▶ PROBLEM:
Copy all of the material below word for word, omitting the pictures.

Figure understanding tasks:

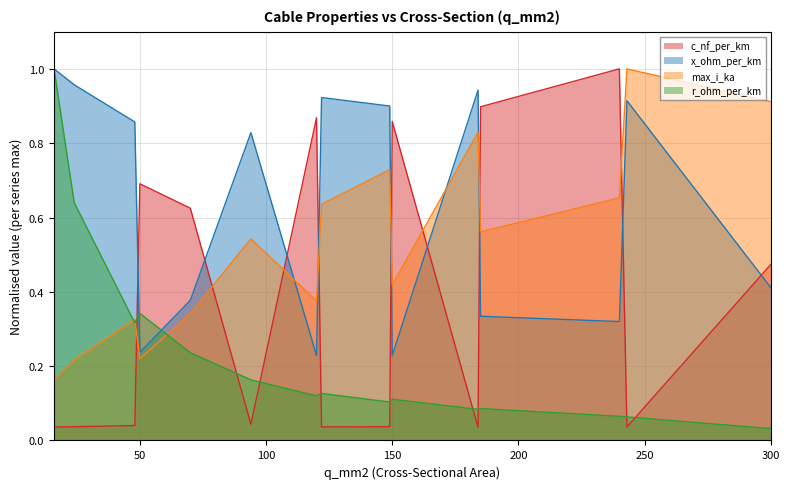

What is the difference between the c_nf_per_km values at 50 and 94?

0.6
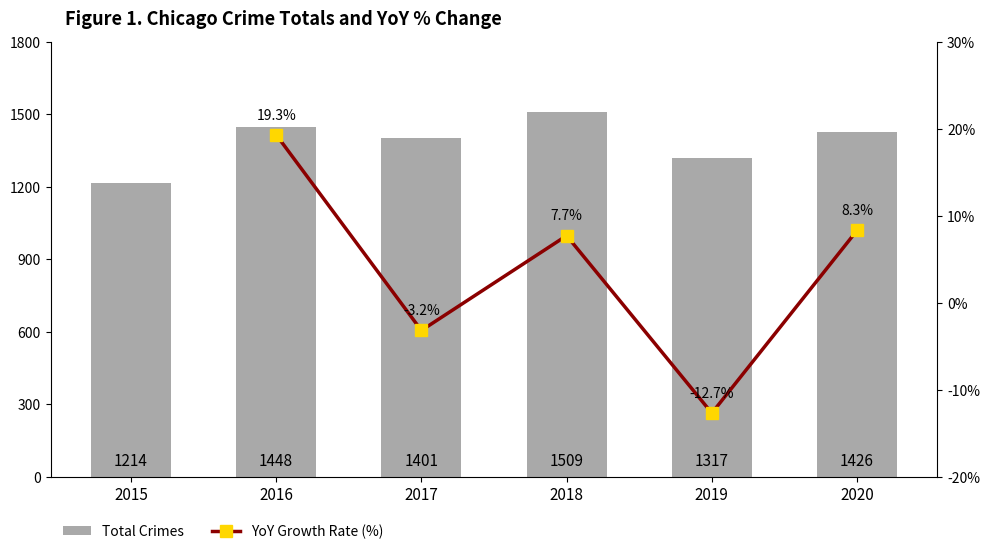

What value does the data have at 2015, to the nearest 5?

1215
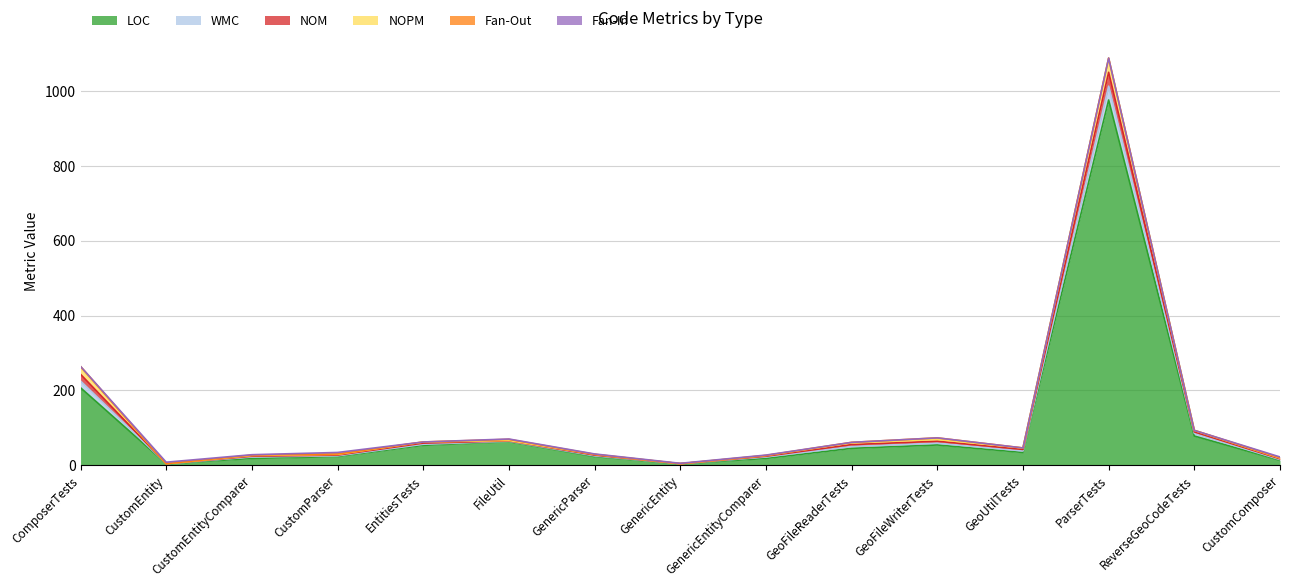

At which label does NOPM reach its peak?

ParserTests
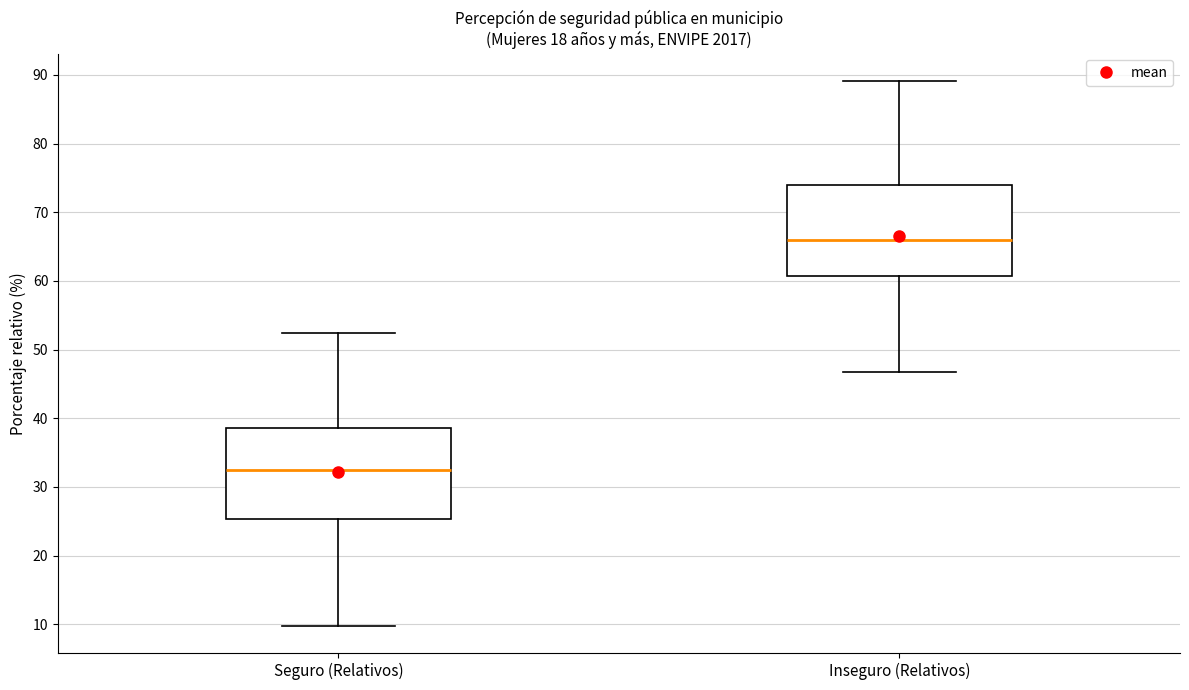

Reading left to right, transcribe this box plot: for each box, give where its median line is, the range the box spans, and where its two whiskers end, as read against the y-axis. The values are not printed on the chart, so give them approximately, as read against the axis.

Seguro (Relativos): median 33, box 25 to 39, whiskers 10 to 52
Inseguro (Relativos): median 66, box 61 to 74, whiskers 47 to 89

▶ RESPONSE TO THIS EXERCISE:
What is the difference between the c_nf_per_km values at 50 and 94?

0.6

What value does the data have at 2015, to the nearest 5?

1215

At which label does NOPM reach its peak?

ParserTests

Reading left to right, transcribe this box plot: for each box, give where its median line is, the range the box spans, and where its two whiskers end, as read against the y-axis. The values are not printed on the chart, so give them approximately, as read against the axis.

Seguro (Relativos): median 33, box 25 to 39, whiskers 10 to 52
Inseguro (Relativos): median 66, box 61 to 74, whiskers 47 to 89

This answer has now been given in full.